Она улыбнулась совсем как Асмик.

— Да-да, ты герой у нас, ты не пьянеешь. — Она подкрашивала губы серовато-малиновой перламутровой помадой. Её рука была красива, красивы были её чуть раскосые глаза. И гладкий высокий лоб. И волосы цвета конопли. У армянок такого лба не может быть. Такой лоб может быть только у русской женщины. Но сейчас мне особенно нравилась её рука. Она обвела губы чёрным карандашом и понравилась себе в зеркальце. — Рисунок губ чуть-чуть подправим… вот так… теперь всё хорошо, — и сунула мне в карман трёшку, которую я оставлял официанту на чай. И то ли знакомая тревога, то ли радость на секунду сжала мне сердце. Асмик очень любит маслины: «маслины кончились, а в магазинах нету» — и как дурочка смотрит мне в лицо. Нет, скорее это была тревога. Нет, Асмик губы так не подкрашивает. Нет, «полукровка» убрался, «полукровки» в ресторане нет.

— У тебя деньги какие-нибудь остались?

— Сколько тебе нужно?

— Я для тебя спрашиваю.

— Если хочешь… Нет, сколько тебе нужно, скажи?

— Да для тебя же спрашиваю. Бог знает, как вы там в этом кошмарном общежитии живёте.

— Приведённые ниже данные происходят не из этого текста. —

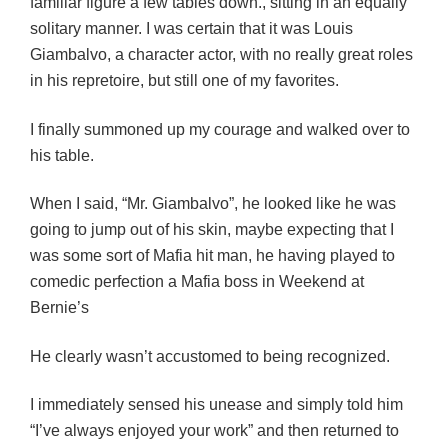
familiar figure a few tables down., sitting in an equally
solitary manner.
I was certain that it was Louis
Giambalvo, a character actor, with no really great roles
in his repretoire, but still one of my favorites.
I finally summoned up my courage and walked over to
his table.
When I said, “Mr. Giambalvo”, he looked like he was
going to jump out of his skin, maybe expecting that I
was some sort of Mafia hit man, he having played to
comedic perfection a Mafia boss in Weekend at
Bernie’s
He clearly wasn’t accustomed to being recognized.
I immediately sensed his unease and simply told him
“I’ve always enjoyed your work” and then returned to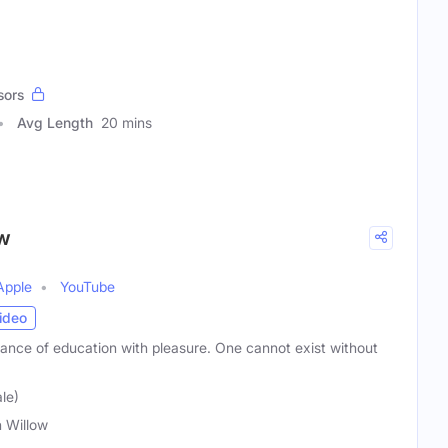
sors
Avg Length
20 mins
ow
Apple
YouTube
ideo
dance of education with pleasure. One cannot exist without
le)
 Willow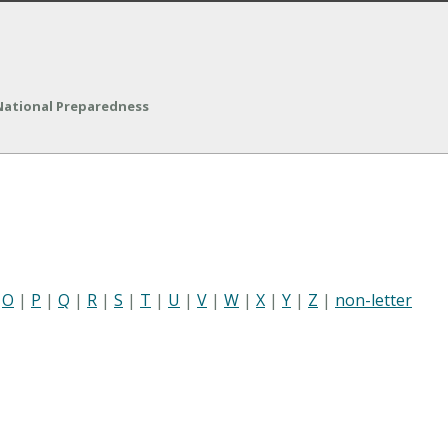
 National Preparedness
|
O
|
P
|
Q
|
R
|
S
|
T
|
U
|
V
|
W
|
X
|
Y
|
Z
|
non-letter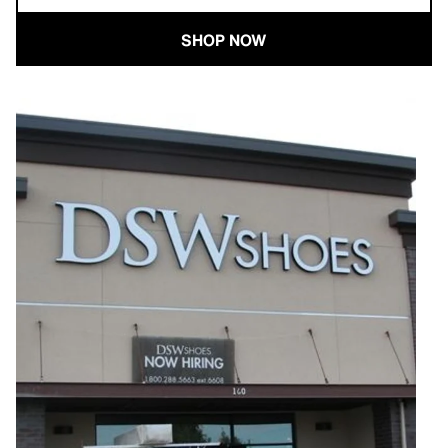
SHOP NOW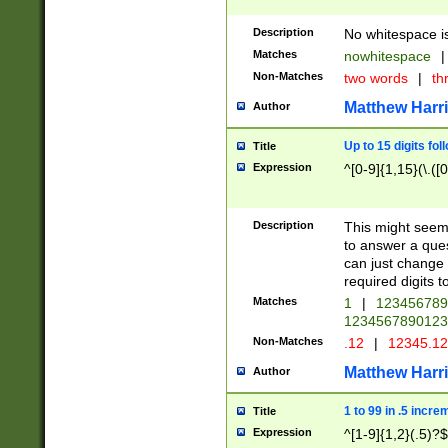
Description
No whitespace is
Matches
nowhitespace
|
Non-Matches
two words
|
th
Matthew Harr
Author
Up to 15 digits fol
Title
Expression
^[0-9]{1,15}(\.([
Description
This might seem 
to answer a que
can just change
required digits t
Matches
1
|
12345678
1234567890123
Non-Matches
.12
|
12345.1
Matthew Harr
Author
1 to 99 in .5 incre
Title
Expression
^[1-9]{1,2}(.5)?$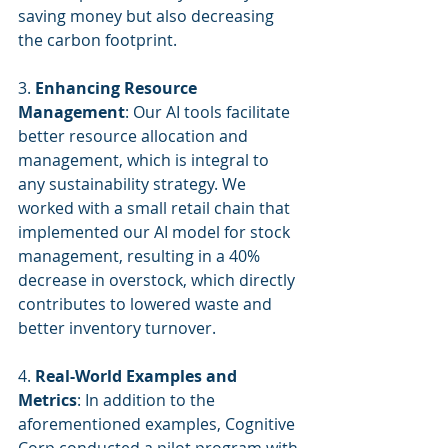
saving money but also decreasing 
the carbon footprint.
3. 
Enhancing Resource 
Management
: Our AI tools facilitate 
better resource allocation and 
management, which is integral to 
any sustainability strategy. We 
worked with a small retail chain that 
implemented our AI model for stock 
management, resulting in a 40% 
decrease in overstock, which directly 
contributes to lowered waste and 
better inventory turnover.
4. 
Real-World Examples and 
Metrics
: In addition to the 
aforementioned examples, Cognitive 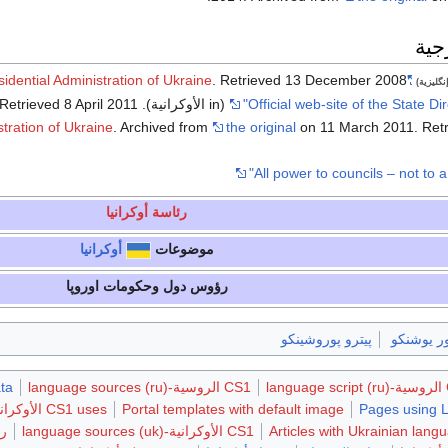
وصل
sidential Administration of Ukraine
. Retrieved
13 December
2008
"Official web-site of the President of Ukraine"
(إنگليزي
 Retrieved
8 April
2011
(in الأوكرانية). State Directory of Affairs (2006)
stration of Ukraine
. Archived from
the original
on 11 March 2011
. Ret
رئاسة أوكرانيا
أوكرانيا
موضوعات
رؤوس دول وحكومات اوروپا
پيترو پوروشينكو
ڤيكتور يو
ta
CS1 الروسية-language sources (ru)
C
CS1 uses الأوكرانية-language script (uk)
Portal templates with default image
Pages using 
يا
CS1 الأوكرانية-language sources (uk)
Articles with Ukrainian langu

Она мне по плечо, нет, чуточку выше, наверное, до подбородка доходит. На ней плотная замшевая юбка, широкий кожаный пояс, замшевый пиджак, коричневые сапожки. И то, как бьются при ходьбе её волосы цвета конопли, мне знакомо, мне родное. Громоздких женщин невозможно любить, потому что… И мне захотелось в эту минуту, очень захотелось взять её за руку, только за руку, крепко, крепко сжать её руку…

— Знаешь что, Ева… — Я должен был многое сказать ей сейчас, сказать очень решительно, чтобы это было почти как к стенке прижать, но её лицо в эту минуту скорчилось в гримасе, во взгляде появилось что-то отталкивающее. — Я не хотел бы влюбиться ещё раз.

— В кого ты собираешься влюбиться?

— В тебя.

— Очень хорошо, только кто же тебе это позволит?

— Я сам себе позволю и тебя заставлю.

— Не ври, это скучно.

— Мне кажется, я не вру.

— Тогда скажи мне, вот сейчас ты влюблён?